Os/as jovens deste estudo são alunos/as de escolas públicas da cidade de Campinas/SP3 e participam de um projeto social pautado na proposta educativa chamada Protagonismo Juvenil que "diz respeito à atuação criativa, construtiva e solidária do jovem, (...) na solução de problemas reais na escola, na comunidade e na vida social mais ampla" (COSTA, 2006, p. 22). Reúnem-se semanalmente para a discussão de assuntos da atualidade, articulam-se com movimentos sociais, participam de conferências, fóruns, conselhos municipais, elaboram, executam e avaliam ações educativas voluntárias em suas comunidades, centros comunitários e de saúde, entidades sociais e em suas escolas.

"O protagonismo juvenil é uma forma de atuação com os jovens, a partir do que eles sentem e percebem da sua realidade. Não se trata de uma atuação para os jovens, muito menos de uma atuação sobre os jovens. Portanto, trata-se de uma postura pedagógica visceralmente contrária a qualquer tipo de paternalismo, assistencialismo ou manipulação". (Ibidem, p. 23)

Em grupo, e considerando as ações desenvolvidas no e pelo projeto, vivenciam diversos processos educativos que mesmo não os denominando explicitamente são humanizadores. Isto porque afirmam que neste espaço (do grupo, do projeto e da ONG) convivem com pares que, em geral, ali estão pelo mesmo objetivo e passam por situações semelhantes desta "fase da vida", são ouvidos/as e podem se expressar mais livremente, têm a possibilidade de conhecer e debater assuntos ligados à sua vida cotidiana, podem trocar esses conhecimentos e experiências com outros/as jovens, tornando-se, muitas vezes, uma referência importante a estes/as, têm sua "bagagem" cultural valorizada e mais oportunidade para desenvolvimento de suas habilidades e potencialidades criativas. Por fim, ressaltam que conseguem apurar seu olhar crítico, lutando por mais espaço ao/à jovem na sociedade, reivindicando seus direitos, mas também se "policiando" no que se refere aos seus deveres. Vale ressaltar a necessidade de aprofundar a investigação sobre o significado que atribuem a esse "policiamento". Apesar dos aspectos positivos por eles/as levantados, também não estariam percebendo as regras deste espaço de convivência e aprendizado como arbitrárias? E mesmo os aspectos positivos não estariam sendo interpretados como a construção de um "espaço protegido" da violência e exclusão sociais (ou até mesmo das responsabilidades de um mundo não mais infantil), ou ainda como "ocupação do tempo ocioso"?

**TRABALHO PROPOSTO**.
#1 Segundo o texto sobre protagonismo juvenil, com que frequência os jovens do projeto se reúnem?
#2 No texto sobre protagonismo juvenil, a que tipos de atitude a postura pedagógica do protagonismo juvenil é contrária? Liste todos.
#3 Extraia do texto sobre protagonismo juvenil o trecho que vai de "Os/as jovens deste" até "em suas escolas.".

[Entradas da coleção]
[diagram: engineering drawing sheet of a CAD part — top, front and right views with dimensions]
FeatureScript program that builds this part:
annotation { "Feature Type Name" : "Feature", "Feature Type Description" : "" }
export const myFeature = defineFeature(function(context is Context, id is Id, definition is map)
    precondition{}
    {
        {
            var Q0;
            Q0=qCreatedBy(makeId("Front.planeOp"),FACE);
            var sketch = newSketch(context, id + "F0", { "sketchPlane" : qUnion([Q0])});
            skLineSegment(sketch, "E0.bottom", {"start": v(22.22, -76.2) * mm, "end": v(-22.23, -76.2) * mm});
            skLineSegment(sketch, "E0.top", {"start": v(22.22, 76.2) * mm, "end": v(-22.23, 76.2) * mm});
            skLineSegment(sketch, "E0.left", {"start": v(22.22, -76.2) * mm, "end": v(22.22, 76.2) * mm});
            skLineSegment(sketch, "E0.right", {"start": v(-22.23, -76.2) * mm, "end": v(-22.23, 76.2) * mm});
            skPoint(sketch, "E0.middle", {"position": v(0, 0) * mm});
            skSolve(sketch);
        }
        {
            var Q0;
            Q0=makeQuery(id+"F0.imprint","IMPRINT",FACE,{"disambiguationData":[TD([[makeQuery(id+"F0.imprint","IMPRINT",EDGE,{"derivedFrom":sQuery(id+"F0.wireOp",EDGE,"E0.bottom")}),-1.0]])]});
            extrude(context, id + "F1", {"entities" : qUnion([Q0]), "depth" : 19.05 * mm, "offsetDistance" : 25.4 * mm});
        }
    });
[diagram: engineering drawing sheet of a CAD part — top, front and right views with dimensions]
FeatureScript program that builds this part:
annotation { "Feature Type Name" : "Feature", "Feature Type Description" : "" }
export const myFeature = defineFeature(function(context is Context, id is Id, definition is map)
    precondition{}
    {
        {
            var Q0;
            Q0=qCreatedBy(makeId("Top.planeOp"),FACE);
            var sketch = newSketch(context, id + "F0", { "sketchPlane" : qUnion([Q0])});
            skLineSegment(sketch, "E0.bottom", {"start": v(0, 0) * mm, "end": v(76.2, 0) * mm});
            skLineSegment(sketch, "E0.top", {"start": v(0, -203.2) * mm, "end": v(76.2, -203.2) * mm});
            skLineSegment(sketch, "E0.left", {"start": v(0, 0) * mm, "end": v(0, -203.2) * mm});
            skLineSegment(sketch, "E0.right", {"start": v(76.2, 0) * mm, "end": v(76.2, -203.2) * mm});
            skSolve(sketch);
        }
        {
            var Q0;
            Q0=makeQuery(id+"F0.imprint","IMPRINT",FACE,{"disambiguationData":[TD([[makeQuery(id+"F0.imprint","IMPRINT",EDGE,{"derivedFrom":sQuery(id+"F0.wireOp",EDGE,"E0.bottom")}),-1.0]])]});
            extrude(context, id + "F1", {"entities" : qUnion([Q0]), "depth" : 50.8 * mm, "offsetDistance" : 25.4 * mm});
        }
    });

==

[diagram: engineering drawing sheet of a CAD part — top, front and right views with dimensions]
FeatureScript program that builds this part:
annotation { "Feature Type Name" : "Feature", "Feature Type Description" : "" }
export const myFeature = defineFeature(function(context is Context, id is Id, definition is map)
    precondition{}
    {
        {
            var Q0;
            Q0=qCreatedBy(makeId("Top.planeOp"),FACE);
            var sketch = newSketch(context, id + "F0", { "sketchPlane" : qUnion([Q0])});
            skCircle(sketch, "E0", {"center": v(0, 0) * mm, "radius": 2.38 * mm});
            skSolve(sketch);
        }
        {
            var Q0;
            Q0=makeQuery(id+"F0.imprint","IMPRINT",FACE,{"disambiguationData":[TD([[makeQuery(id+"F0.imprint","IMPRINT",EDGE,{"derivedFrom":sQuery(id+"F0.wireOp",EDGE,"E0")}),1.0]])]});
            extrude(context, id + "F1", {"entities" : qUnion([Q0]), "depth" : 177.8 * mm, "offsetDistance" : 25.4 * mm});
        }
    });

**RESPOSTAS DO EXERCÍCIO**.
#1 Semanalmente.

#2 Paternalismo, assistencialismo e manipulação.

#3
Os/as jovens deste estudo são alunos/as de escolas públicas da cidade de Campinas/SP3 e participam de um projeto social pautado na proposta educativa chamada Protagonismo Juvenil que "diz respeito à atuação criativa, construtiva e solidária do jovem, (...) na solução de problemas reais na escola, na comunidade e na vida social mais ampla" (COSTA, 2006, p. 22). Reúnem-se semanalmente para a discussão de assuntos da atualidade, articulam-se com movimentos sociais, participam de conferências, fóruns, conselhos municipais, elaboram, executam e avaliam ações educativas voluntárias em suas comunidades, centros comunitários e de saúde, entidades sociais e em suas escolas.